Differential Equations
In this exercise, the movement of an object is described using Newton's second law. This involves differential equations that connect forces to the motion. A differential equation involves derivatives of a function, showing how a change in one quantity affects another. The forces acting on the object are:
- For the x-direction: \(m \frac{d^2 x}{dt^2} = k_1 + k_2 y\).
- For the y-direction: \(m \frac{d^2 y}{dt^2} = k_3 t\).
Integration
Integration is a crucial process in solving differential equations. It allows us to go backward from the motion's acceleration to velocity and then to position. In this task, integration is applied twice to find solutions.

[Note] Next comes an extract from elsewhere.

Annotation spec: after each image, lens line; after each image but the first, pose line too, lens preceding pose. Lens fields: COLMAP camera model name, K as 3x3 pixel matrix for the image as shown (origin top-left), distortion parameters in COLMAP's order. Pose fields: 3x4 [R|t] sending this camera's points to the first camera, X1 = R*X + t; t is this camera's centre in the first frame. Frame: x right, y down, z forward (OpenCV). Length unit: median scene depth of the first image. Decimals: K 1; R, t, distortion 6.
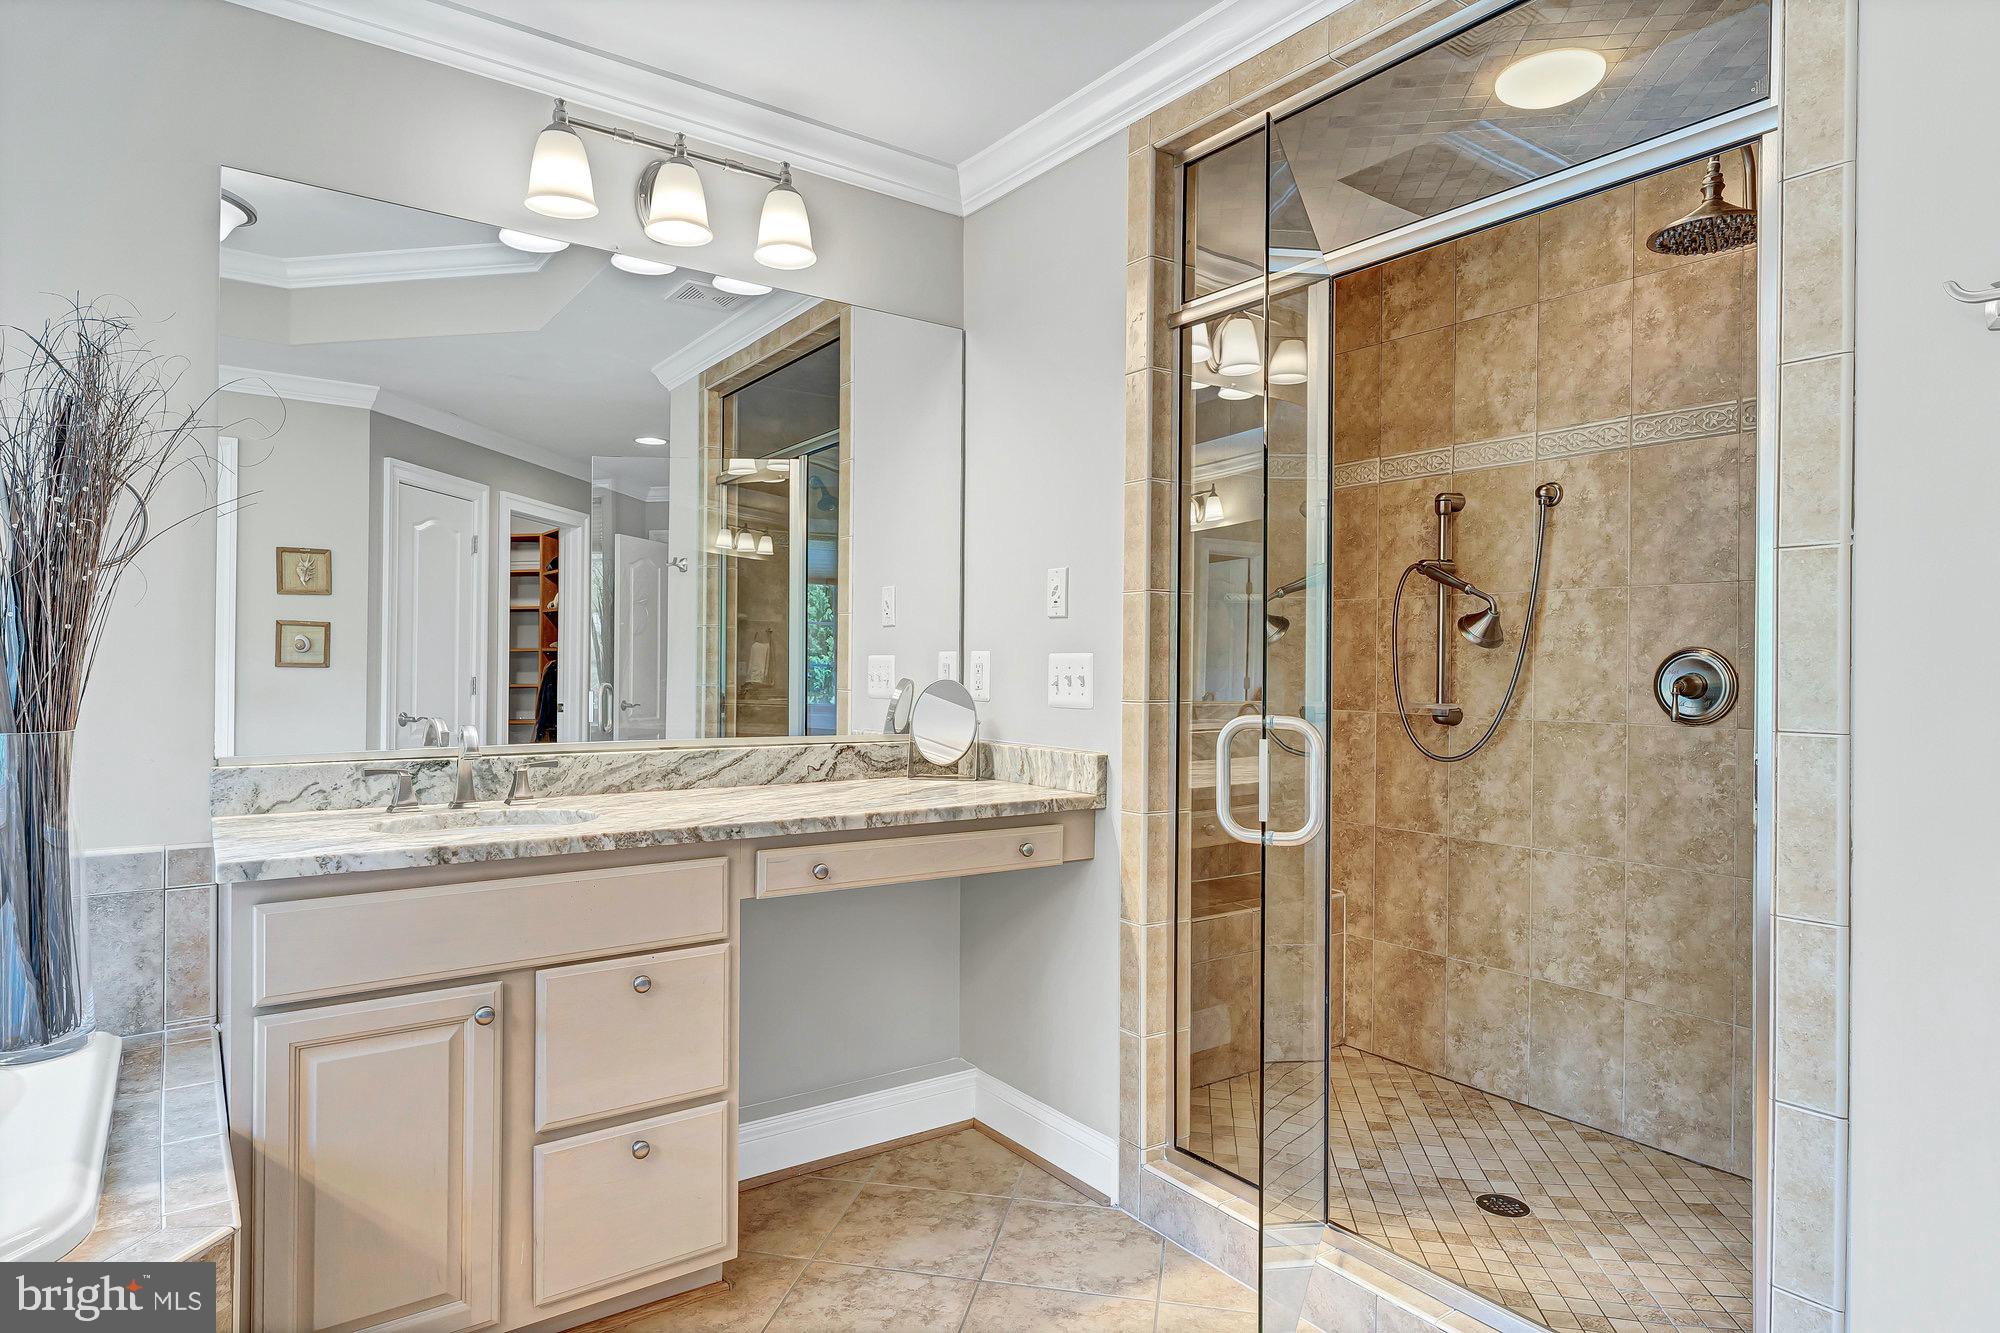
lens RADIAL K [[1135.4, 0, 1002.5], [0, 1135.4, 664.0], [0, 0, 1]] dist [0.001304, 0.003736]
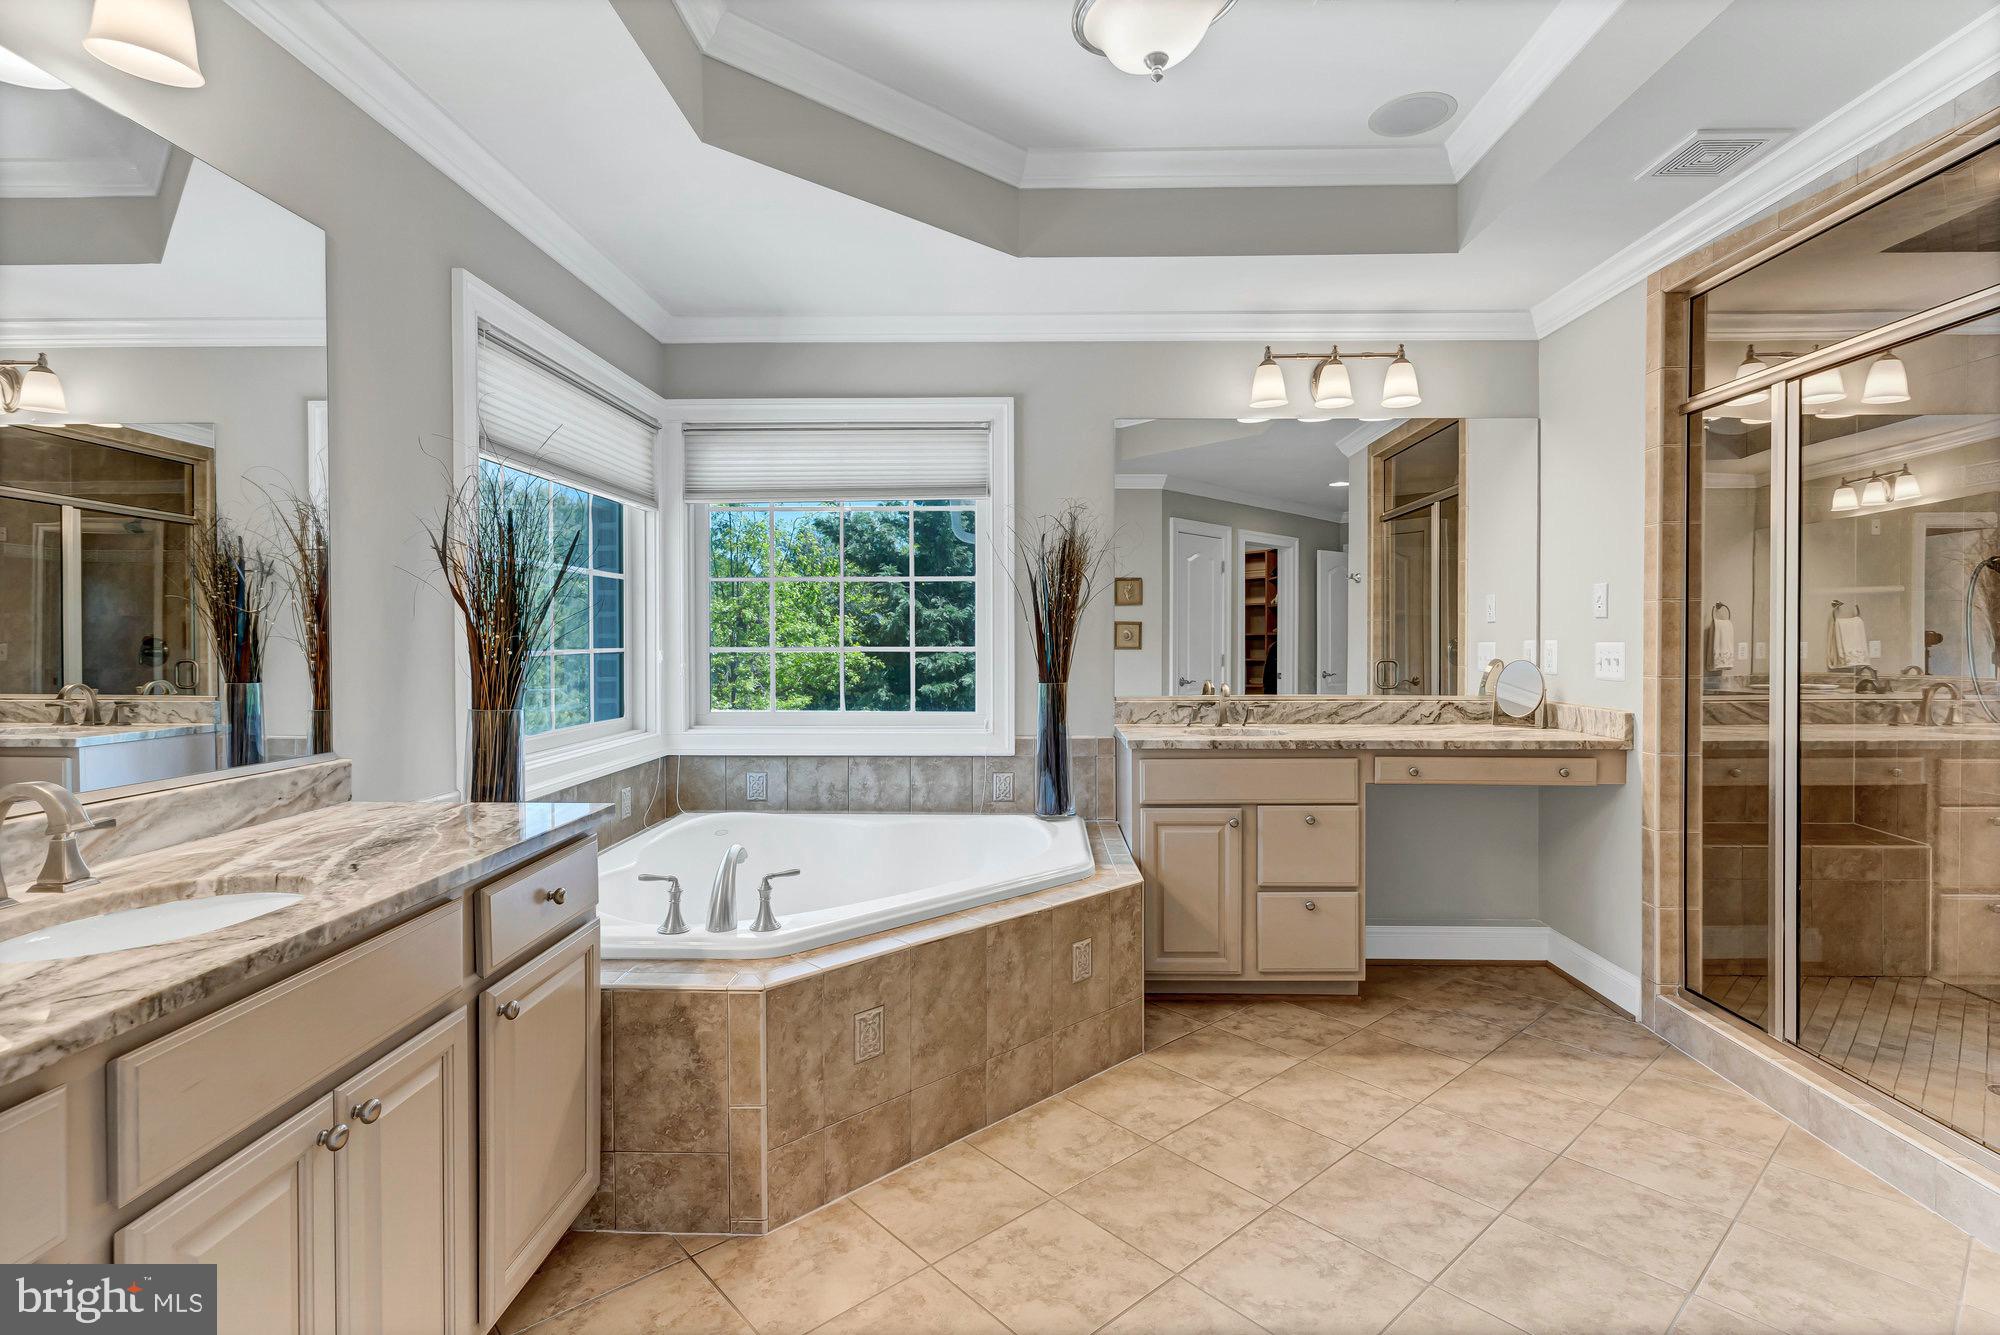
lens RADIAL K [[963.5, 0, 1009.2], [0, 963.5, 647.2], [0, 0, 1]] dist [0.000136, 0.001348]
pose [[0.795780, -0.003947, -0.605573, 0.209335], [0.008817, 0.999948, 0.005069, -0.018103], [0.605522, -0.009373, 0.795773, -0.475023]]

- First, you integrate the acceleration to get the velocity. For example, for the y-direction: \( m \frac{d^2 y}{dt^2} = k_3 t \) becomes \( m \frac{dy}{dt} = \frac{k_3}{2} t^2 + C_1 \).
- Then, you integrate the velocity to find the position: \(y(t) = \frac{k_3}{6m} t^3 + C_1 t + C_2\).
Initial Conditions
Initial conditions describe the object's initial state and are vital for solving differential equations. They allow you to determine the integration constants introduced during integration. Without them, the solutions remain incomplete.In the exercise, the object starts at rest at the origin, stated as:
- \(y(0) = 0\) and \(\frac{dy}{dt}(0) = 0\) for the y-component.
- For the x-component, similar conditions apply: \(x(0) = 0\) and \(\frac{dx}{dt}(0) = 0\).
Physics Problem Solving
Physics problem solving combines math and physics principles to find solutions. Newton's second law forms the core of this exercise, relating force, mass, and acceleration through differential equations. By understanding the forces and their components, we translate a complex physical situation into solvable equations.
Here are steps to tackle physics problems effectively:
- Understand the forces and algebraically express them.
- Translate these into mathematical models (differential equations).
- Use integration to solve these equations for position and velocity.
- Apply initial conditions to refine and complete the solution.